SOURCE MATERIAL Block Start

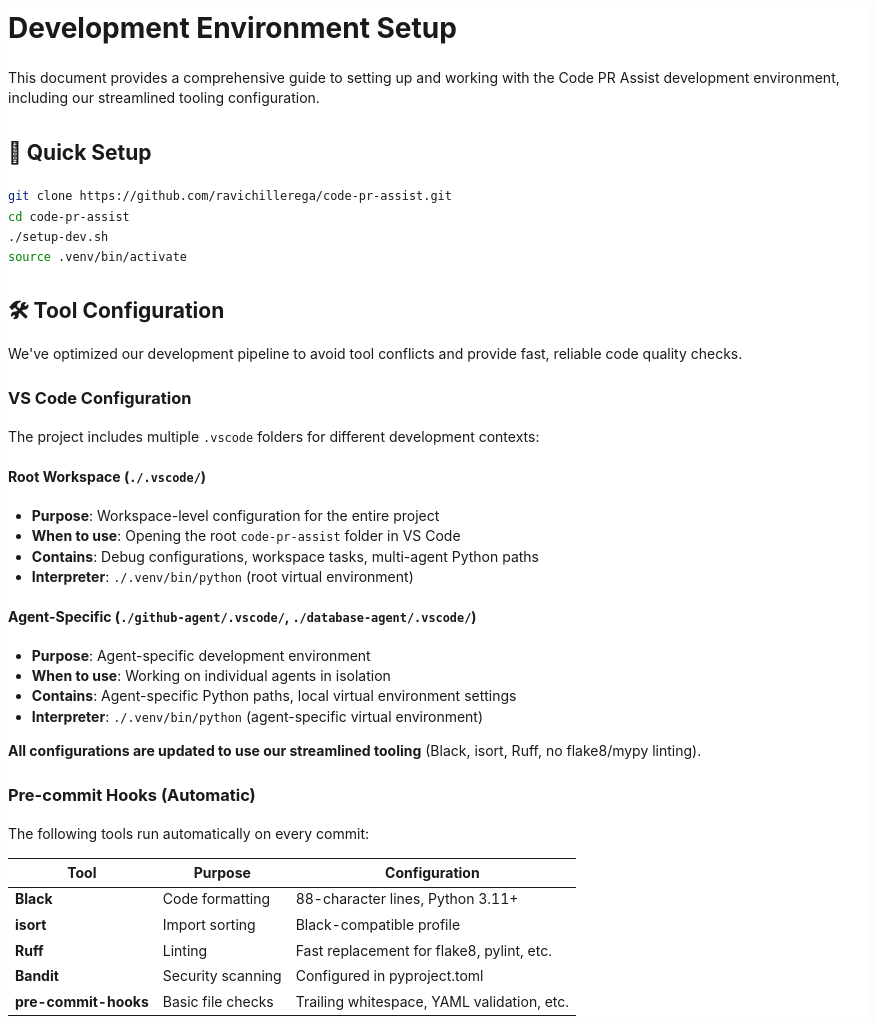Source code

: # Development Environment Setup

This document provides a comprehensive guide to setting up and working with the Code PR Assist development environment, including our streamlined tooling configuration.

## 🚀 Quick Setup

```bash
git clone https://github.com/ravichillerega/code-pr-assist.git
cd code-pr-assist
./setup-dev.sh
source .venv/bin/activate
```

## 🛠️ Tool Configuration

We've optimized our development pipeline to avoid tool conflicts and provide fast, reliable code quality checks.

### VS Code Configuration

The project includes multiple `.vscode` folders for different development contexts:

#### Root Workspace (`./.vscode/`)
- **Purpose**: Workspace-level configuration for the entire project
- **When to use**: Opening the root `code-pr-assist` folder in VS Code
- **Contains**: Debug configurations, workspace tasks, multi-agent Python paths
- **Interpreter**: `./.venv/bin/python` (root virtual environment)

#### Agent-Specific (`./github-agent/.vscode/`, `./database-agent/.vscode/`)
- **Purpose**: Agent-specific development environment
- **When to use**: Working on individual agents in isolation
- **Contains**: Agent-specific Python paths, local virtual environment settings
- **Interpreter**: `./.venv/bin/python` (agent-specific virtual environment)

**All configurations are updated to use our streamlined tooling** (Black, isort, Ruff, no flake8/mypy linting).

### Pre-commit Hooks (Automatic)

The following tools run automatically on every commit:

| Tool | Purpose | Configuration |
|------|---------|---------------|
| **Black** | Code formatting | 88-character lines, Python 3.11+ |
| **isort** | Import sorting | Black-compatible profile |
| **Ruff** | Linting | Fast replacement for flake8, pylint, etc. |
| **Bandit** | Security scanning | Configured in pyproject.toml |
| **pre-commit-hooks** | Basic file checks | Trailing whitespace, YAML validation, etc. |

SOURCE MATERIAL Block End

BRIEF: With the pictures removed, write the listing out word for word.

ANSWER BOX:
Source code

: # Development Environment Setup

This document provides a comprehensive guide to setting up and working with the Code PR Assist development environment, including our streamlined tooling configuration.

## 🚀 Quick Setup

```bash
git clone https://github.com/ravichillerega/code-pr-assist.git
cd code-pr-assist
./setup-dev.sh
source .venv/bin/activate
```

## 🛠️ Tool Configuration

We've optimized our development pipeline to avoid tool conflicts and provide fast, reliable code quality checks.

### VS Code Configuration

The project includes multiple `.vscode` folders for different development contexts:

#### Root Workspace (`./.vscode/`)
- **Purpose**: Workspace-level configuration for the entire project
- **When to use**: Opening the root `code-pr-assist` folder in VS Code
- **Contains**: Debug configurations, workspace tasks, multi-agent Python paths
- **Interpreter**: `./.venv/bin/python` (root virtual environment)

#### Agent-Specific (`./github-agent/.vscode/`, `./database-agent/.vscode/`)
- **Purpose**: Agent-specific development environment
- **When to use**: Working on individual agents in isolation
- **Contains**: Agent-specific Python paths, local virtual environment settings
- **Interpreter**: `./.venv/bin/python` (agent-specific virtual environment)

**All configurations are updated to use our streamlined tooling** (Black, isort, Ruff, no flake8/mypy linting).

### Pre-commit Hooks (Automatic)

The following tools run automatically on every commit:

| Tool | Purpose | Configuration |
|------|---------|---------------|
| **Black** | Code formatting | 88-character lines, Python 3.11+ |
| **isort** | Import sorting | Black-compatible profile |
| **Ruff** | Linting | Fast replacement for flake8, pylint, etc. |
| **Bandit** | Security scanning | Configured in pyproject.toml |
| **pre-commit-hooks** | Basic file checks | Trailing whitespace, YAML validation, etc. |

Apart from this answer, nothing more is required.